=== Required action ===
Repeat the listing word for word, but skip any pictures.

+-------+

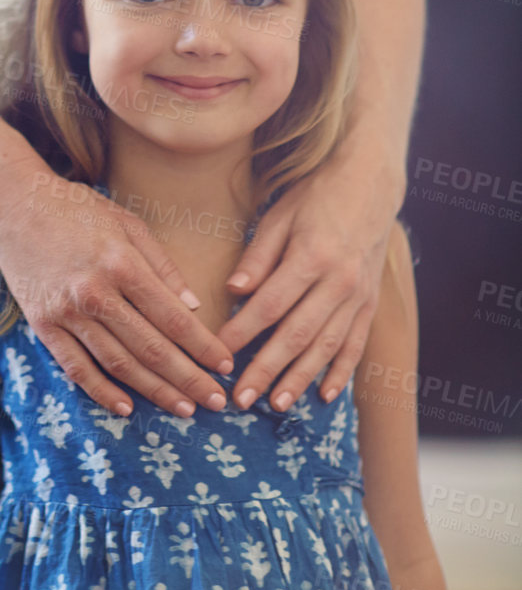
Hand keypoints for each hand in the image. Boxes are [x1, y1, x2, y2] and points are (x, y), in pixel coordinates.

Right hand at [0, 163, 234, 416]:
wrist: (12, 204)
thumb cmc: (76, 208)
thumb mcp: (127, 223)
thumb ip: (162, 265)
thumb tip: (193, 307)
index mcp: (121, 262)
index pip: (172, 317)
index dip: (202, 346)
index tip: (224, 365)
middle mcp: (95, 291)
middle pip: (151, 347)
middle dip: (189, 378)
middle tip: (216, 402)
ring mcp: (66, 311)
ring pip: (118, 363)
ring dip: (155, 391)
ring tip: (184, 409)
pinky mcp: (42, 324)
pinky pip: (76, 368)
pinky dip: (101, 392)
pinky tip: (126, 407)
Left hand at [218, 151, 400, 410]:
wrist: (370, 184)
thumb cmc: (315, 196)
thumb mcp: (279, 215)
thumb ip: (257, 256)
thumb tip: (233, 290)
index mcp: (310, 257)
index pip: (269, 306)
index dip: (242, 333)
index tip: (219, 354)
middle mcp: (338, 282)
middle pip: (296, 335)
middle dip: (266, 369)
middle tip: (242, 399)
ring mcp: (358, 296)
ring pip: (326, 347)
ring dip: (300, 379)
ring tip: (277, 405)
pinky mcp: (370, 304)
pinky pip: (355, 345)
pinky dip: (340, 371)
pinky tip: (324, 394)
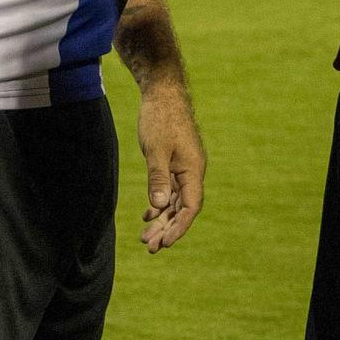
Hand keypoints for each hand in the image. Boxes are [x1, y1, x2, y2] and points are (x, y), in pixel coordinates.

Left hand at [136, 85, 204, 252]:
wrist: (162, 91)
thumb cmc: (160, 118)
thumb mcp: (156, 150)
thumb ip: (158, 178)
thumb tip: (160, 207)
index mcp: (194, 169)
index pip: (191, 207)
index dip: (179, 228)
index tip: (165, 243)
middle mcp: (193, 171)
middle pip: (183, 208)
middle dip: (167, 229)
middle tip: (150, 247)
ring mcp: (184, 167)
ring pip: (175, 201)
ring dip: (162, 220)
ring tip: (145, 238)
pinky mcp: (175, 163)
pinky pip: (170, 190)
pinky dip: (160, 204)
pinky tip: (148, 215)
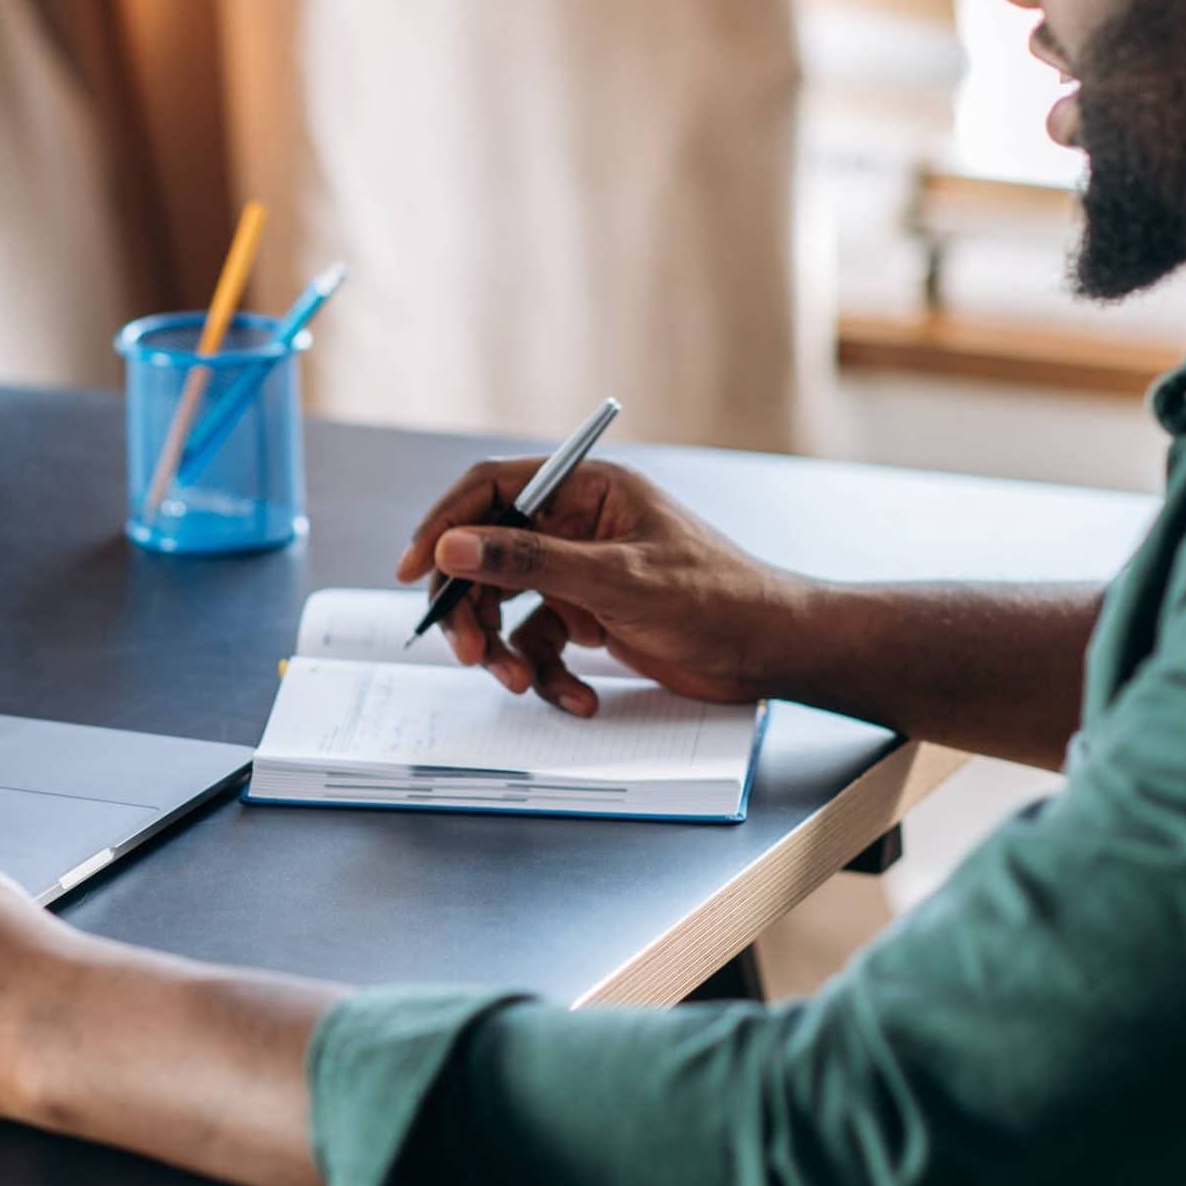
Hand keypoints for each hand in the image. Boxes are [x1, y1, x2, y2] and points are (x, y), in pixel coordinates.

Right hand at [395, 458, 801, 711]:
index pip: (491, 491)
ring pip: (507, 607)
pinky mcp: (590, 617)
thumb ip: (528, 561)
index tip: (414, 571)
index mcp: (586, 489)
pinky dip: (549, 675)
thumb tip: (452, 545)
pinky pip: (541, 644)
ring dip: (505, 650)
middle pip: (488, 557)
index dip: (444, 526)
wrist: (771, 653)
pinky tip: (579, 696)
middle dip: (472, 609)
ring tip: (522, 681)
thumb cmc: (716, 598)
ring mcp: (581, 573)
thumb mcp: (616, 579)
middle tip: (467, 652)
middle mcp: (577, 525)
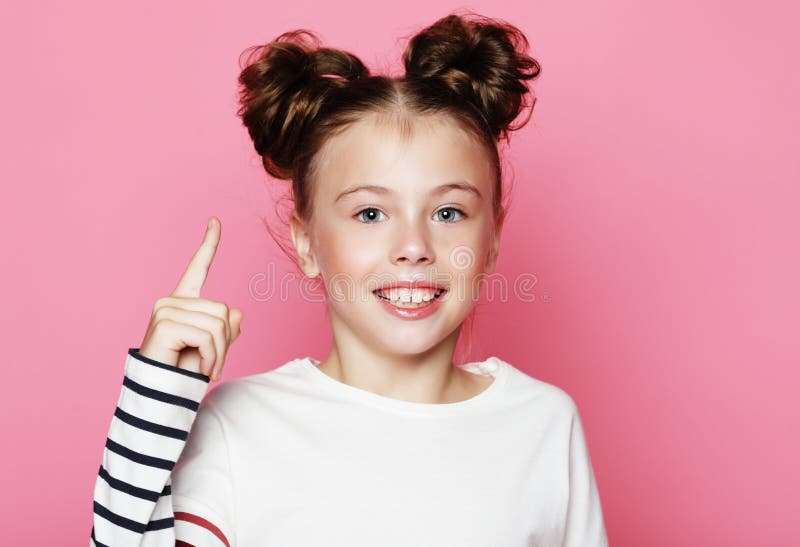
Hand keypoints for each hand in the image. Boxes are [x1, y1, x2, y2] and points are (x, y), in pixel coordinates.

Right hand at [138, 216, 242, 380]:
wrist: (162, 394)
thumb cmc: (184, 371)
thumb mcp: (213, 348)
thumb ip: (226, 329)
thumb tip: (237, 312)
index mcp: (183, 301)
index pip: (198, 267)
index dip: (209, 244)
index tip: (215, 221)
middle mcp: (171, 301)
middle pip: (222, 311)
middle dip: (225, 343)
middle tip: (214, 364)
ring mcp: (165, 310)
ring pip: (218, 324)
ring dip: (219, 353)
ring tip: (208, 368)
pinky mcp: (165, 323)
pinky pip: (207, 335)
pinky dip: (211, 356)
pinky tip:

+-------+

=== Result below ===
Hand keypoints for each hand in the image. Boxes are [x1, y1, x2, y2] and points are (x, y), in pixel coordinates.

Right hand at [0, 163, 234, 416]:
wrist: (12, 204)
thumb cmc: (76, 208)
thumb mcp: (127, 223)
thumb ip: (162, 265)
thumb tip: (193, 307)
index mcp: (121, 262)
index pip: (172, 317)
index dip: (202, 346)
index tip: (224, 365)
middle mcp: (95, 291)
middle pip: (151, 347)
middle dip: (189, 378)
middle tip: (216, 402)
ring mcp: (66, 311)
ring pip: (118, 363)
ring dip: (155, 391)
ring tip: (184, 409)
pinky mcp: (42, 324)
pinky pip: (76, 368)
pinky dip: (101, 392)
pinky tip: (126, 407)
Left hand at [218, 151, 400, 410]:
wrist: (370, 184)
thumb cmc: (315, 196)
thumb mcp: (279, 215)
thumb ip: (257, 256)
thumb tip: (233, 290)
index mcp: (310, 257)
index pip: (269, 306)
index dip: (242, 333)
index tip: (219, 354)
middle mcp: (338, 282)
middle pip: (296, 335)
middle dip: (266, 369)
middle tip: (242, 399)
ring mcp: (358, 296)
ring pip: (326, 347)
ring dip: (300, 379)
ring tip: (277, 405)
pinky mcp: (370, 304)
pinky pip: (355, 345)
pinky dip: (340, 371)
pinky tip: (324, 394)
Hand keypoints for each hand in the image. Boxes are [x1, y1, x2, y2] and points are (x, y), in pixel coordinates.

Left hand at [136, 85, 204, 252]:
wrist: (162, 91)
thumb cmc: (160, 118)
thumb mcp: (156, 150)
thumb ip: (158, 178)
thumb tip: (160, 207)
index mcp: (194, 169)
index pip: (191, 207)
index dip: (179, 228)
index tip: (165, 243)
middle mcp: (193, 171)
middle pip: (183, 208)
middle dip: (167, 229)
middle tip: (150, 247)
ring mcp: (184, 167)
ring pip: (175, 201)
ring dip: (162, 220)
ring tip: (145, 238)
pinky mcp: (175, 163)
pinky pip: (170, 190)
pinky dip: (160, 204)
pinky tip: (148, 215)
Hand keypoints for each hand in the image. Boxes are [x1, y1, x2, y2] and points are (x, y), in pixel coordinates.

Right hand at [395, 458, 801, 711]:
index pip: (491, 491)
ring pip: (507, 607)
pinky mcp: (590, 617)
thumb ip: (528, 561)
index tip: (414, 571)
index mcp: (586, 489)
pinky dip: (549, 675)
thumb tip: (452, 545)
pinky pip: (541, 644)
ring dip: (505, 650)
middle pip: (488, 557)
index dip: (444, 526)
wrist: (771, 653)
pinky tip: (579, 696)
middle dip: (472, 609)
ring tip: (522, 681)
thumb cmc: (716, 598)
ring mcp: (581, 573)
thumb mcp: (616, 579)
middle tip: (467, 652)
middle mcp: (577, 525)
Hand keypoints for each hand in the image. Boxes are [x1, y1, x2, y2] and points are (x, y), in pixel coordinates.

Right hand at [138, 216, 242, 380]:
wrist: (162, 394)
thumb cmc: (184, 371)
thumb mcp: (213, 348)
thumb ip: (226, 329)
thumb tip: (237, 312)
index mcp: (183, 301)
index pip: (198, 267)
index dip: (209, 244)
index tip: (215, 221)
middle mcp: (171, 301)
middle pip: (222, 311)
middle dip: (225, 343)
middle tip: (214, 364)
ring mcp: (165, 310)
ring pip: (218, 324)
ring dip: (219, 353)
ring tip: (208, 368)
pinky mcp: (165, 323)
pinky pip: (207, 335)
pinky dip: (211, 356)
pinky tip:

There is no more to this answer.